Tuesday, March 4, 2008

portraits that tell a story


last week i got totally sucked in reading a New York Times article about Margaret B. Jones, the author of the brand new memoir Love and Consequences. the House & Home section article summarized Margaret Jones's story of growing up as a mixed white and Native American foster child in a large African American family in South Central Los Angeles—how she inevitably ended up in a gang dealing drugs, watching her brothers get shot, only to lift herself up into state college and a lovely 4 bedroom home in an up-and-coming ghetto of Eugene, OR.

i thought about posting one of the photographs that accompanied the article...i think because i had stared at the slideshow so intently and had thought a lot about the different lives and childhoods Margaret Jones and her daughter Rya (who Jones described as "the first white baby I ever saw") had experienced. Rya looked so blonde and girly, wearing skirts and loving fairytale canopies while breeding pitbulls and loving the gang members in her extended family... the contradictions grabbed me, and i felt that they were illustrated in the family photo. ultimately, i reminded myself that Subjectify is more of an artsy blog than a showcase for editorial photojournalism. plus, hadn't i already posted a critique of the construction of identity in the NYT's house/home/real estate portraiture?

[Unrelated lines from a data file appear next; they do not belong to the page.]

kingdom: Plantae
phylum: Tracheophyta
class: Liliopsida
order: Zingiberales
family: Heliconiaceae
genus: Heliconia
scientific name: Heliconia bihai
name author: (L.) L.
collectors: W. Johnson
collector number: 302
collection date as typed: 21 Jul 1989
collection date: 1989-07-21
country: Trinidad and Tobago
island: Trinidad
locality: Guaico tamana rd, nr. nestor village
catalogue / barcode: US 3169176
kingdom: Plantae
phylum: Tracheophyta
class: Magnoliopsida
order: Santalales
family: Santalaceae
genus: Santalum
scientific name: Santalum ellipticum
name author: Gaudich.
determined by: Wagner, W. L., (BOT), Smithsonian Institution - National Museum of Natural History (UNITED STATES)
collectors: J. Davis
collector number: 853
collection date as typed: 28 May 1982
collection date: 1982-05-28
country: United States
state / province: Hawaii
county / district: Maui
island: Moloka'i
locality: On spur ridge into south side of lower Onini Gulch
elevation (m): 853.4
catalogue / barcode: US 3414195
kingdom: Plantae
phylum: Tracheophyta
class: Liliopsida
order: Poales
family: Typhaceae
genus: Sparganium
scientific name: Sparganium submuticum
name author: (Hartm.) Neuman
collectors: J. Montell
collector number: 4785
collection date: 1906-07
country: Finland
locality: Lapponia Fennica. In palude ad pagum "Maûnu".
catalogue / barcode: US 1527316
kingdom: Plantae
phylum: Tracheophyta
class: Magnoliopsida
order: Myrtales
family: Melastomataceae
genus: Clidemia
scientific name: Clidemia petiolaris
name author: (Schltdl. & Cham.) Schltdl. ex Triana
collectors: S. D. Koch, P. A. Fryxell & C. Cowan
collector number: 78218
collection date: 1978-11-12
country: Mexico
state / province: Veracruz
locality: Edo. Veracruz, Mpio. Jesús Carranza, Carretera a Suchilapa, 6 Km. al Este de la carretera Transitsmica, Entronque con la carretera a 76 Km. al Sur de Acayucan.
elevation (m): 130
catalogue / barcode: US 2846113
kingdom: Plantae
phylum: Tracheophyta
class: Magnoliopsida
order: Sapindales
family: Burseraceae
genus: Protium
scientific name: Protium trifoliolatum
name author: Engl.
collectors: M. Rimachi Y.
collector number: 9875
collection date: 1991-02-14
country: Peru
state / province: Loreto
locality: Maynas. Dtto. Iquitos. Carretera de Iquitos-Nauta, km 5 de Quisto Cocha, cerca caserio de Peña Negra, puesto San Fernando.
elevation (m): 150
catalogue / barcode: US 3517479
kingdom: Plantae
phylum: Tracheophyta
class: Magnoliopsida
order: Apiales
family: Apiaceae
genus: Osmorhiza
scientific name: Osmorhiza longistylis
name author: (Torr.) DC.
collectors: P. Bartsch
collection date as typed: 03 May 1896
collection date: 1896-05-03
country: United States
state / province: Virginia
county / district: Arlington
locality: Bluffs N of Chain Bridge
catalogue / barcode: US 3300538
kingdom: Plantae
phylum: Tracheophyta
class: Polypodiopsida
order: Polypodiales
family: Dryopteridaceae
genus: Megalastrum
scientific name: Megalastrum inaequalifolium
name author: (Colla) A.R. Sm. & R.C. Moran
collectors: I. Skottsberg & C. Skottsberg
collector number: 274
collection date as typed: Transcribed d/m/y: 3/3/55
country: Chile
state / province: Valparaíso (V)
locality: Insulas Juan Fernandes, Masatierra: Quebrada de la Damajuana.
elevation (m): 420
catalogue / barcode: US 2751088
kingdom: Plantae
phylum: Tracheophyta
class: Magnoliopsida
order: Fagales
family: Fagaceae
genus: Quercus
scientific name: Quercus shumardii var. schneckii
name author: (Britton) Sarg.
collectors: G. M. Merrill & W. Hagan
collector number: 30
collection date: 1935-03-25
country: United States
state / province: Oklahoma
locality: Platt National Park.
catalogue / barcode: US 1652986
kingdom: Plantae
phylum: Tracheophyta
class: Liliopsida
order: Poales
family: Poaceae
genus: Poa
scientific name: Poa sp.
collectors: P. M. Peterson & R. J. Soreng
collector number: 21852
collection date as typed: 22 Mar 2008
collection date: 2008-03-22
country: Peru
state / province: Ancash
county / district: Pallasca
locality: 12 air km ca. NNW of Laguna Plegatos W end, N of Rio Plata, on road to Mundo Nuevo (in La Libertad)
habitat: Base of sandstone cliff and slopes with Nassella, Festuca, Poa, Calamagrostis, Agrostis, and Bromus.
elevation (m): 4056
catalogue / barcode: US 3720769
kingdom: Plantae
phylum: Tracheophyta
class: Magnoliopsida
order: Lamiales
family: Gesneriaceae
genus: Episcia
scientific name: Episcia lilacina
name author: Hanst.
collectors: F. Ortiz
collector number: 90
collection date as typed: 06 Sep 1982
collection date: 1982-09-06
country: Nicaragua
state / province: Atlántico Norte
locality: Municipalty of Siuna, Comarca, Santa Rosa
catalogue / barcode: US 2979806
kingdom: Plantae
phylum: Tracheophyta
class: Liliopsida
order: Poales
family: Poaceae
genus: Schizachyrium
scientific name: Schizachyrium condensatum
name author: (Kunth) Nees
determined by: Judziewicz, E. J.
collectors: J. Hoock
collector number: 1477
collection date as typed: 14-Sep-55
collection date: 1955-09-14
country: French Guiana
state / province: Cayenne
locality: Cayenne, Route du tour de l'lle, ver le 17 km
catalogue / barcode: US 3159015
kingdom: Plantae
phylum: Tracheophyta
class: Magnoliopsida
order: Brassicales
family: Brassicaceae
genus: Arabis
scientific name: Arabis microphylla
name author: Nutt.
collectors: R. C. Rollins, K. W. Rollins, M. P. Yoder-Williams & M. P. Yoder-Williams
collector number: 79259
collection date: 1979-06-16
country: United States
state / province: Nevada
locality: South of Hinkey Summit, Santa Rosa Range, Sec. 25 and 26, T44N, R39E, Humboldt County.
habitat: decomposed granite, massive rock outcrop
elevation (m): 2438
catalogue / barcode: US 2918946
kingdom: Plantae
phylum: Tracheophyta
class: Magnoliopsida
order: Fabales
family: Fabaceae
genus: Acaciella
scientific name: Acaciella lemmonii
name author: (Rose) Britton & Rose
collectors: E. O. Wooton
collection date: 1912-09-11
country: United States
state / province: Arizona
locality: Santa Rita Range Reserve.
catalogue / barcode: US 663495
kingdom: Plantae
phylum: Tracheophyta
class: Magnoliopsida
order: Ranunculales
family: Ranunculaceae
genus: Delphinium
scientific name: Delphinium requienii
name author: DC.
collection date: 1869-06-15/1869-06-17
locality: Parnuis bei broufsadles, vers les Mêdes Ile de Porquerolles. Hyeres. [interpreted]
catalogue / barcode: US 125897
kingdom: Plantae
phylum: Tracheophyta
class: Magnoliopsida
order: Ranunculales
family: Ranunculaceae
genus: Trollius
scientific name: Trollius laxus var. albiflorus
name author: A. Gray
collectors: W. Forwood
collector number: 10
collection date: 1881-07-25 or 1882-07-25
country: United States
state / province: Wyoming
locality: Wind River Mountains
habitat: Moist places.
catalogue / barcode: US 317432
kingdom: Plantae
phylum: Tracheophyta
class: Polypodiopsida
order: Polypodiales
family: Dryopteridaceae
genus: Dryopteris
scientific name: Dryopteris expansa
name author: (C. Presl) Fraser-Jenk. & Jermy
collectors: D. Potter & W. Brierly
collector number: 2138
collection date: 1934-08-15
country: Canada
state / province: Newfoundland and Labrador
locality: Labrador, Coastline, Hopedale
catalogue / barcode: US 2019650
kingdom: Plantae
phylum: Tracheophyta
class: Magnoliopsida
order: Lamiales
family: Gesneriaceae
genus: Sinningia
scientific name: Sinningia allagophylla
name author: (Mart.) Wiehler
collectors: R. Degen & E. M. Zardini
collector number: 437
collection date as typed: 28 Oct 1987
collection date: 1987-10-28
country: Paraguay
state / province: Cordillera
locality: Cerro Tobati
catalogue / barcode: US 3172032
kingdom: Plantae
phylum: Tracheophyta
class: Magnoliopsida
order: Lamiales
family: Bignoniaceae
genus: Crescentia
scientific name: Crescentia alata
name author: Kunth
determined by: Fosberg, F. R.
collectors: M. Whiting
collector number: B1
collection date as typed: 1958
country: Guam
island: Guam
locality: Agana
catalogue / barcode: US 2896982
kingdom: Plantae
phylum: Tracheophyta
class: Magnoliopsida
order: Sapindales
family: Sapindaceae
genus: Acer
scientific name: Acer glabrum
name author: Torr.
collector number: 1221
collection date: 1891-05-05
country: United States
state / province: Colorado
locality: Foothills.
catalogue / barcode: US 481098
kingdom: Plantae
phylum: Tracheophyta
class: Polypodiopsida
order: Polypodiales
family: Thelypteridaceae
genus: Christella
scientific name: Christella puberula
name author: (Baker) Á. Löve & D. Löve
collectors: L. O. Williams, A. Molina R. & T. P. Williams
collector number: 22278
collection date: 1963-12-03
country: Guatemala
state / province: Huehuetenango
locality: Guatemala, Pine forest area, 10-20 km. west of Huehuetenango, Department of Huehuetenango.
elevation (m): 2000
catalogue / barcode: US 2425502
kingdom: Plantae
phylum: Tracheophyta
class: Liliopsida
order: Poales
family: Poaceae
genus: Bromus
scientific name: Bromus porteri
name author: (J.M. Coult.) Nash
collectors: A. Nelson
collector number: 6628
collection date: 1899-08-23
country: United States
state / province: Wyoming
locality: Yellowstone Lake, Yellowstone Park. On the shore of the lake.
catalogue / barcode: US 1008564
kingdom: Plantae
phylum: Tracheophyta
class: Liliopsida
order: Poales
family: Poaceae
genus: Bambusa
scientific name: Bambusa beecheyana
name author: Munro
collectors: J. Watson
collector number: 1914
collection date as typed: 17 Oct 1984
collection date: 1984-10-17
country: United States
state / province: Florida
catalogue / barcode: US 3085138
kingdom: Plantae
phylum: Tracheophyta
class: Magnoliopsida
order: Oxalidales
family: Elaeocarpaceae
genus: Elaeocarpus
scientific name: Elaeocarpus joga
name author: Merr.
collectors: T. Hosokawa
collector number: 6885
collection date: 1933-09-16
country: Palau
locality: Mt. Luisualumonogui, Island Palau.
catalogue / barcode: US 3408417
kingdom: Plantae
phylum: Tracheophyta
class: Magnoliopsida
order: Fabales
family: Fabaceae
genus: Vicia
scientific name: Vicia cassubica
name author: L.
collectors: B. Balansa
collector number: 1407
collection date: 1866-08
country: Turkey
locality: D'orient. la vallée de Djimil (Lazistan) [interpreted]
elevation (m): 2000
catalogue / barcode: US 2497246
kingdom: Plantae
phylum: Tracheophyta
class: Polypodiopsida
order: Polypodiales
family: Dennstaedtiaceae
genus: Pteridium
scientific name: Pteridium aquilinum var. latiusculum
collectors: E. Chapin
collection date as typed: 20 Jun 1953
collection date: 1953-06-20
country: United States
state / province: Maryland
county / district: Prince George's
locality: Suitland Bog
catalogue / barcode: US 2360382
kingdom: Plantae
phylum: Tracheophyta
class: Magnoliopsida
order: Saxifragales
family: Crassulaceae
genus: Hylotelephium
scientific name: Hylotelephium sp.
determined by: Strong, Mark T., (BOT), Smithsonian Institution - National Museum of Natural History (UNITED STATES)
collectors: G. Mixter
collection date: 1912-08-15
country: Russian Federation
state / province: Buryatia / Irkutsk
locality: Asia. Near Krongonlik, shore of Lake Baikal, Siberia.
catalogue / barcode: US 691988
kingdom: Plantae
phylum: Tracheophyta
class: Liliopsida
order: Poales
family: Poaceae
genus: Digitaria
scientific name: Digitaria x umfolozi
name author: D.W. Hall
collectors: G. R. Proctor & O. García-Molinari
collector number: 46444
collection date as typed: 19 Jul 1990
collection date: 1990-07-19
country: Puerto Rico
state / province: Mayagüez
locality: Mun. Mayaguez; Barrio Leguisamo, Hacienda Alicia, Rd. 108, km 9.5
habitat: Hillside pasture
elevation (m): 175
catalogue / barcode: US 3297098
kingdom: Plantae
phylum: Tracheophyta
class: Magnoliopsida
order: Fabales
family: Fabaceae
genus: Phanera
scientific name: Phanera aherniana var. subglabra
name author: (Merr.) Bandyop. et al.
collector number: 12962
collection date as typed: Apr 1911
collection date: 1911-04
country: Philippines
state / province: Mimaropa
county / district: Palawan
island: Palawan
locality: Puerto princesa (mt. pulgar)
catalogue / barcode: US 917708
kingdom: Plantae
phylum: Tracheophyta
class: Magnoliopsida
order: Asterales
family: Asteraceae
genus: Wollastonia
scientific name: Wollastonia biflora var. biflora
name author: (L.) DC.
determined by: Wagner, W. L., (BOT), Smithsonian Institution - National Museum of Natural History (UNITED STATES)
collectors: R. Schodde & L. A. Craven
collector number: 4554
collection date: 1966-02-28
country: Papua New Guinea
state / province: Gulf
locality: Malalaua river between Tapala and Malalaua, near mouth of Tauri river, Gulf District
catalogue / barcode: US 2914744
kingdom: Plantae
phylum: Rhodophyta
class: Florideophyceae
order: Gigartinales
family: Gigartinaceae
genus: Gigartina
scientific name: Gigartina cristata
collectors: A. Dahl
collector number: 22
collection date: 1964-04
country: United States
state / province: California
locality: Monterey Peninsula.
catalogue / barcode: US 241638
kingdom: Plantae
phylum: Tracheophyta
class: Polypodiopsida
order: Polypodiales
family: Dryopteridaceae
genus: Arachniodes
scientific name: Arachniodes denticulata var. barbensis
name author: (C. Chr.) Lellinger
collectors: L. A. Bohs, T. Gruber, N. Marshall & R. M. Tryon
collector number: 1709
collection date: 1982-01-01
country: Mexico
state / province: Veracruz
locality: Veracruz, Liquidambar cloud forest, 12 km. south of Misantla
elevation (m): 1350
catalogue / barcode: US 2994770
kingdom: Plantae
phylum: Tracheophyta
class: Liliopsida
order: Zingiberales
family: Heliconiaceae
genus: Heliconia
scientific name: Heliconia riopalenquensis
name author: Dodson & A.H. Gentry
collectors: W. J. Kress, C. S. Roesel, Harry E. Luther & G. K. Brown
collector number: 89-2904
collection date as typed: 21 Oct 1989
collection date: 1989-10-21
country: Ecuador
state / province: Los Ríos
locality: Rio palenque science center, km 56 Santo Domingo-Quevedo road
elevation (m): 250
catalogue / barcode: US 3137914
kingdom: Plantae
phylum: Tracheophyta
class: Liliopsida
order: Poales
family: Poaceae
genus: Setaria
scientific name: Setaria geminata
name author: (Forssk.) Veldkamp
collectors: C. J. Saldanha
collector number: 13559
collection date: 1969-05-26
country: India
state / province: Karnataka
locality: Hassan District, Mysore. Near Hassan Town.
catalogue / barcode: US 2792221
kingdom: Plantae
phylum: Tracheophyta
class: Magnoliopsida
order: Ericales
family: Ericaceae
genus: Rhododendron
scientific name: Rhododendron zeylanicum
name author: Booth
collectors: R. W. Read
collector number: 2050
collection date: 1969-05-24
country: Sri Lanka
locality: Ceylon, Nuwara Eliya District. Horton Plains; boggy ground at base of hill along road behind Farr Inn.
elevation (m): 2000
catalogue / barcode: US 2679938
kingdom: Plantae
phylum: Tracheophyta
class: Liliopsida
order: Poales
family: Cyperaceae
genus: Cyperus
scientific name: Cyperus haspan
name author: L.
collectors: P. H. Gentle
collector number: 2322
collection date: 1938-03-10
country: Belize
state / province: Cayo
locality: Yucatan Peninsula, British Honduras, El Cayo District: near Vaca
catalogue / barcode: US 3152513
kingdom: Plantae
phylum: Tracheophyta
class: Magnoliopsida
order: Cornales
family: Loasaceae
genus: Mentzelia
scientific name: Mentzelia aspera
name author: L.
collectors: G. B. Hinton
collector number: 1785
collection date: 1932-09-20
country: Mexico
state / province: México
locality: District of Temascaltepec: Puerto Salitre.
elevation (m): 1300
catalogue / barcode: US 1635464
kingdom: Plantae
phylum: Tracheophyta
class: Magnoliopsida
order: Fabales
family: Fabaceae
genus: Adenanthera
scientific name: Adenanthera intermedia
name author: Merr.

today, i read the follow-up article in the Times breaking the story that the entire memoir was made up, and that Jones's real name is Margaret Seltzer who in their words "is all white and grew up in the well-to-do Sherman Oaks section of Los Angeles...with her biological family." Seltzer had completely duped Scribner, Riverhead, and the New York Times. how was she caught? her older sister saw the above photograph accompanying Thursday's newspaper article and called the publisher to break the news. by contrast, here's the author photo that accompanied today's exposé:


reading the original article i did not doubt Jones's story at all; i was enthralled by it. but i definitely stared at those pictures in the slideshow for a long time, trying to make sense of it.

(update: Conscientious gave his take on editorial photography vs. portraiture—pointing out that editorial work troubles the photographer-subject-viewer triangle by adding in the expectations of the entity commissioning the photograph to illustrate the story they want to tell. it's a great point; thanks Joerg.)